14h30-15h05 Co-evolving agents subject to local versus nonlocal barycentric interactions par Pr. Max Hongler (LPM, EPFL, Lausanne, Suisse)
15h10-15h45 Extracting correlation structure from large random matrices par Pr. Alfred Hero (University of Michigan)
15h50-16h25 A Probabilistic Approach to the Umbral and Operational Calculus, par Pr. Christophe Vignat (LSS, Universite d'Orsay & EPFL)
Pause
16h45-17h20 Entropic moments and Renyi moments of hypergeometric polynomials: Asymptotics and open problems, par Pr. Jesus Dehesa (Universidad de Granada, Espana)
17h25-18h00 Generalized Cramér-Rao inequalitiesand characterization of q-Gaussians, par Pr. Jean-François Bercher (ESIEE, Universite Paris Est)
Résumés :
Co-evolving agents subject to local versus nonlocal barycentric interactions (M. Hongler)
The mean-field dynamics of a collection of stochastic agents with local versus nonlocal interactions is studied via analytically soluble models. The nonlocal interactions result from a barycentric modulation of the observation range of the agents.
Our modeling framework is based on a discrete two-velocity Boltzmann dynamics which can be analytically discussed. Depending on the interaction range, we analytically observe a transition from a purely diffusive regime without definite pattern to a flocking evolution represented by a solitary wave traveling with constant velocity.
Extracting correlation structure from large random matrices (A. Hero)
Random matrices arise in many areas of engineering, social sciences, and natural sciences. For example, when rows of the random matrix record successive samples of a multivariate response the sample correlation between the columns can reveal important dependency structure in the multivariate response, e.g., stars, hubs and triangles of co-dependency. However, when the number of samples is nite and the number p of columns increases such exploration becomes futile due to a phase transition phenomenon: spurious discoveries will eventually dominate. In this presentation I will present theory for predicting these phase transitions and present Poisson limit theorems that can be used to predict finite sample behavior of correlation structure. The theory has application to areas including bioinformatics, portfolio selection, social networks, and computer vision.
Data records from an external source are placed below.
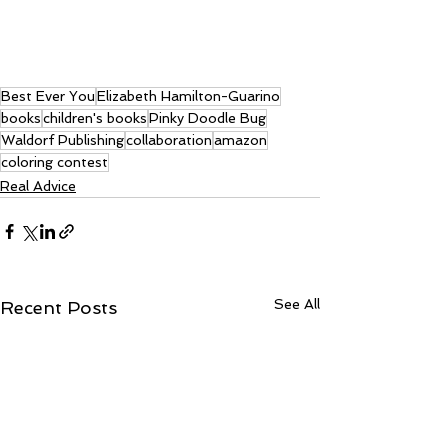
Best Ever You
Elizabeth Hamilton-Guarino
books
children's books
Pinky Doodle Bug
Waldorf Publishing
collaboration
amazon
coloring contest
Real Advice
See All
Recent Posts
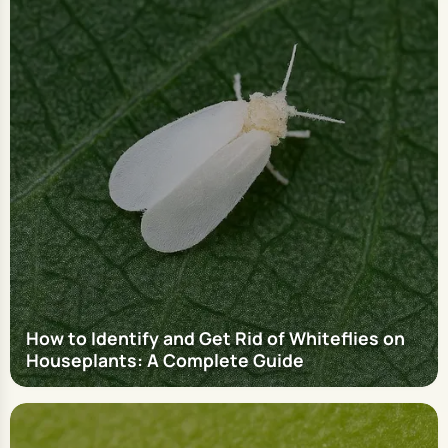
How to Identify and Get Rid of Whiteflies on
Houseplants: A Complete Guide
A Probabilistic Approach to the Umbral and Operational Calculus (C. Vignat)
This talk will introduce a probabilistic approach to the Operational calculus by Nieto and Truax, and of the Umbral calculus by Blissard. In the first part, the power exponential derivation operators of Nieto and Truax will be introduced and interpreted as expectation operators over a suitably chosen random variable. In a second part, the Umbral calculus will be introduced and, in the case of the Hermite and the Bernoulli umbrae, an equivalent expectation operator will be derived. It will be shown that this probabilistic approach allows to simplify considerably some computations that involve special functions such as the Hermite or the Bernoulli polynomials.
Entropic moments and Rényi moments of hypergeometric polynomials: Asymptotics and open problems (J. S. Dehesa)
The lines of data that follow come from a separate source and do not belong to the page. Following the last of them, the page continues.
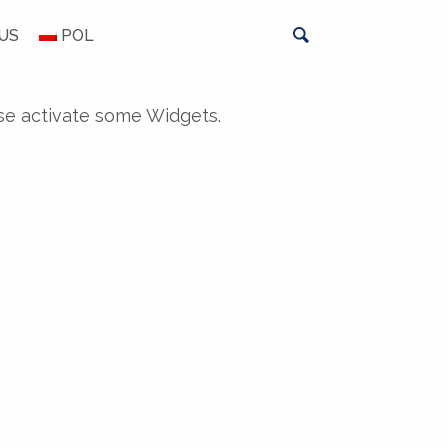
US
POL
se activate some Widgets.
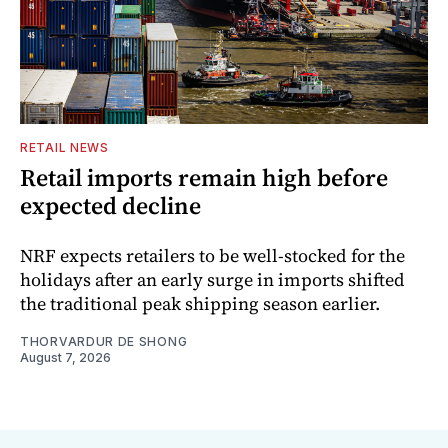
RETAIL NEWS
Retail imports remain high before
expected decline
NRF expects retailers to be well-stocked for the
holidays after an early surge in imports shifted
the traditional peak shipping season earlier.
THORVARDUR DE SHONG
August 7, 2026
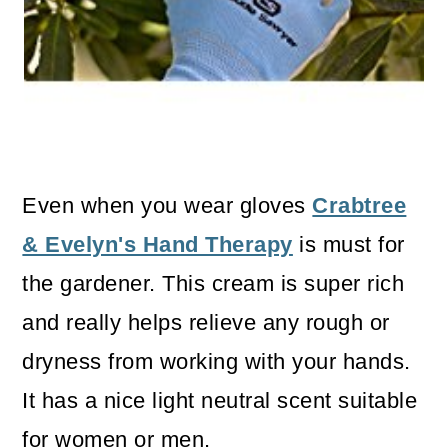
Even when you wear gloves
Crabtree
& Evelyn's Hand Therapy
is must for
the gardener. This cream is super rich
and really helps relieve any rough or
dryness from working with your hands.
It has a nice light neutral scent suitable
for women or men.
The hypergeometric polynomials yn(x) control the physical solutions of numerous quantum and classical wave equations. Moreover, the macroscopic properties of atomic and molecular systems are known to be determined, according to the Density Functional Theory of Hohenberg and Kohn, by means of the qth-order entropic moments and Renyi entropies of the Rakhmanov probability density of these polynomials. In this talk we will discuss two analytical methods to calculate these quantities. One is based on the multivariate Bell polynomials of combinatorics, and another one uses some linearization formulas of powers of hypergeometric polynomials whose coefficients are expressed in terms of some generalised functions of Lauricella and Srivastava-Daoust types. In addition, the nth- and qth-asymptotics of the entropic moments and Rényi entropies of the four canonical systems of orthogonal hypergeometric polynomials are determined and some open problems are given.
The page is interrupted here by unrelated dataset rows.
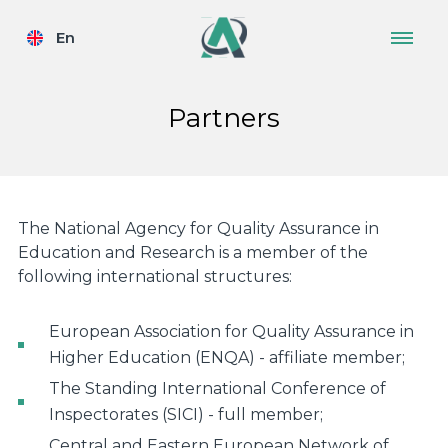
En
Partners
The National Agency for Quality Assurance in
Education and Research is a member of the
following international structures:
European Association for Quality Assurance in
Higher Education (ENQA) - affiliate member;
The Standing International Conference of
Inspectorates (SICI) - full member;
Central and Eastern European Network of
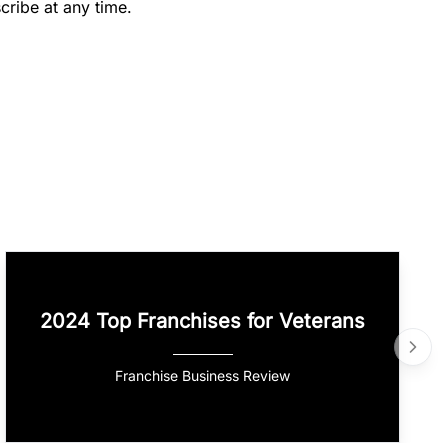
cribe at any time.
2024 Top Franchises for Veterans
Franchise Business Review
Generalized Cramér-Rao inequalities and characterization of q-Gaussians (J.-F. Bercher)
In this talk, we will discuss Cramer-Rao inequalities in the context of nonextensive statistics and in estimation theory. We will give characterizations of generalized q-Gaussian distributions, and introduce generalized versions of Fisher information. Topics will include (i) the derivation of new extended Cramér-Rao inequalities for the estimation of a parameter, involving general q-moments of the estimation error, (ii) the derivation of Cramér-Rao inequalities saturated by generalized q-Gaussian distributions, (iii) the definition of generalized Fisher informations, (iv) the identification and interpretation of some prior results, and finally, (v) the suggestion of new estimation methods.